DATASET EXCERPT:
--- START ---
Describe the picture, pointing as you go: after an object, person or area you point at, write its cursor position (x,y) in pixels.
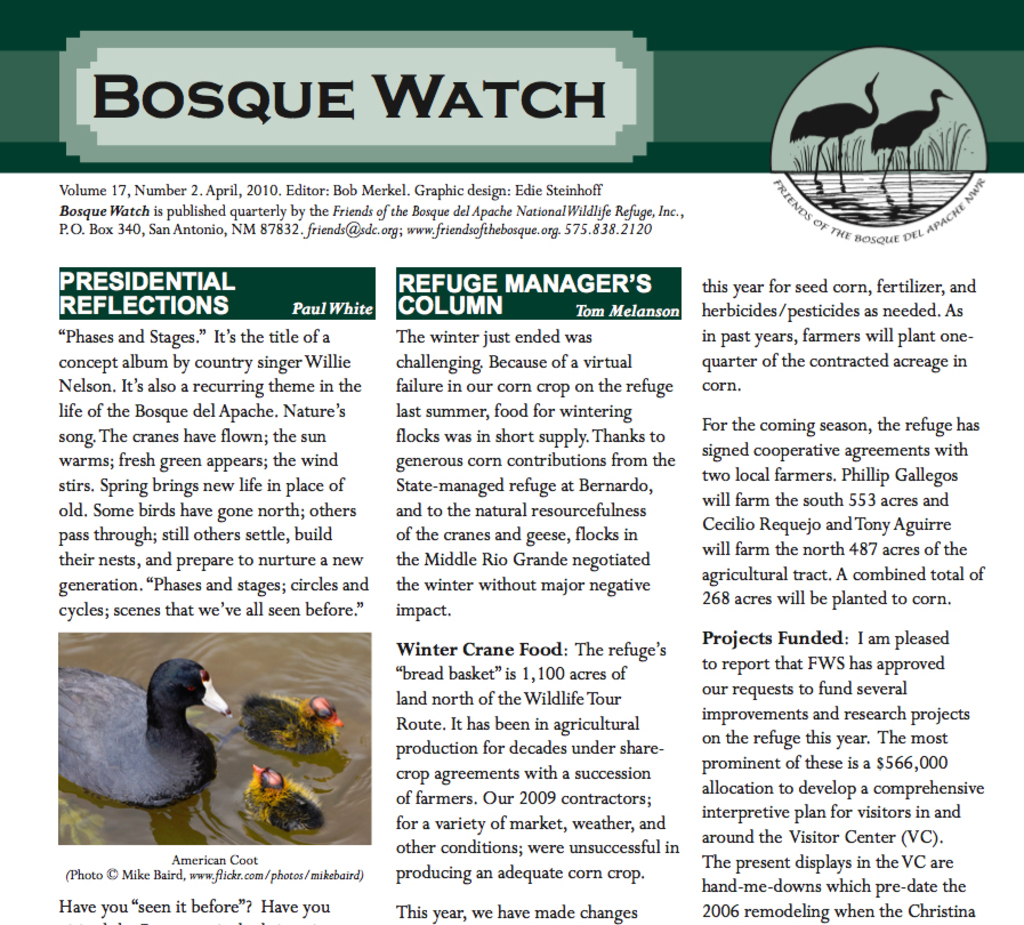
This is a poster (297,92) with something written on that. Also there is an image (212,734). On that image there are ducks (228,714) in the water (361,755).
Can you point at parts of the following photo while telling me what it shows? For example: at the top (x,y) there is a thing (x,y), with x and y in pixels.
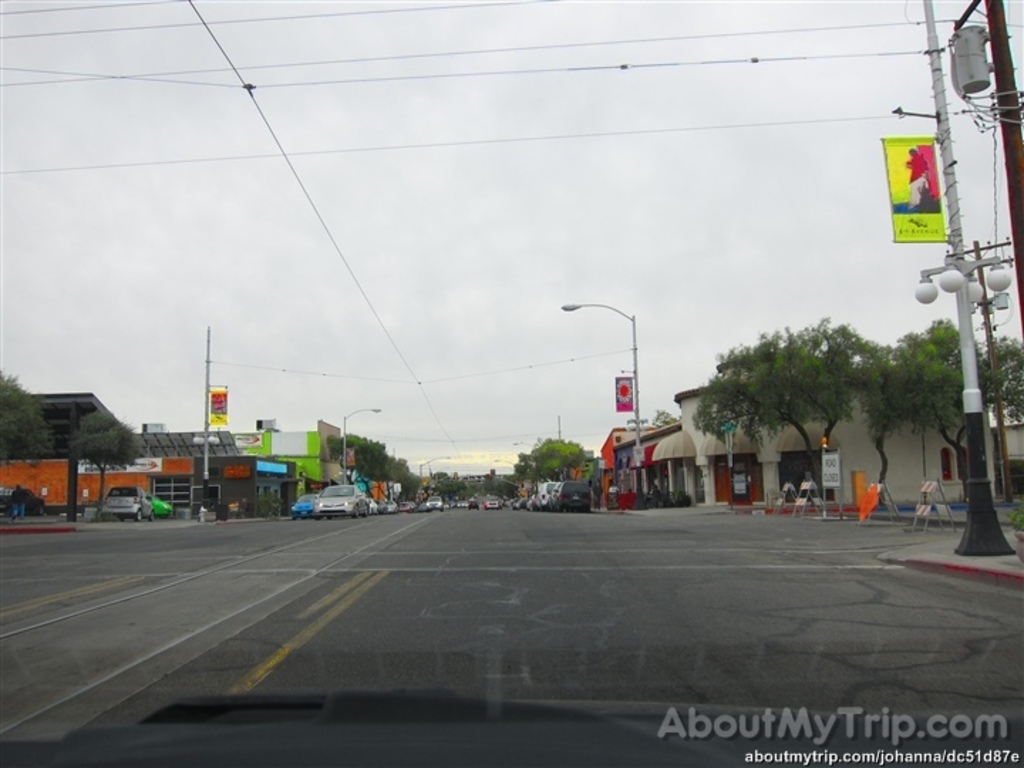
In the foreground of this picture (498,561), we see the road (478,601). On right (989,537), we see few poles (978,257), lights (971,291), trees (879,435), sign boards (833,470), and few buildings (725,465). On left (14,431), we see shed (70,415), a person (18,511), trees (34,434), vehicles (369,503) on road (509,595). In the background (401,404), we see street poles (373,412), cables (483,440), trees (486,488), and the sky (502,206).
--- END ---
ABOUT THIS EXERCISE:
Where a picture appears, skip it and copy the rest of the data word for word.

ANSWER BELOW:
Describe the picture, pointing as you go: after an object, person or area you point at, write its cursor position (x,y) in pixels.
This is a poster (297,92) with something written on that. Also there is an image (212,734). On that image there are ducks (228,714) in the water (361,755).
Can you point at parts of the following photo while telling me what it shows? For example: at the top (x,y) there is a thing (x,y), with x and y in pixels.
In the foreground of this picture (498,561), we see the road (478,601). On right (989,537), we see few poles (978,257), lights (971,291), trees (879,435), sign boards (833,470), and few buildings (725,465). On left (14,431), we see shed (70,415), a person (18,511), trees (34,434), vehicles (369,503) on road (509,595). In the background (401,404), we see street poles (373,412), cables (483,440), trees (486,488), and the sky (502,206).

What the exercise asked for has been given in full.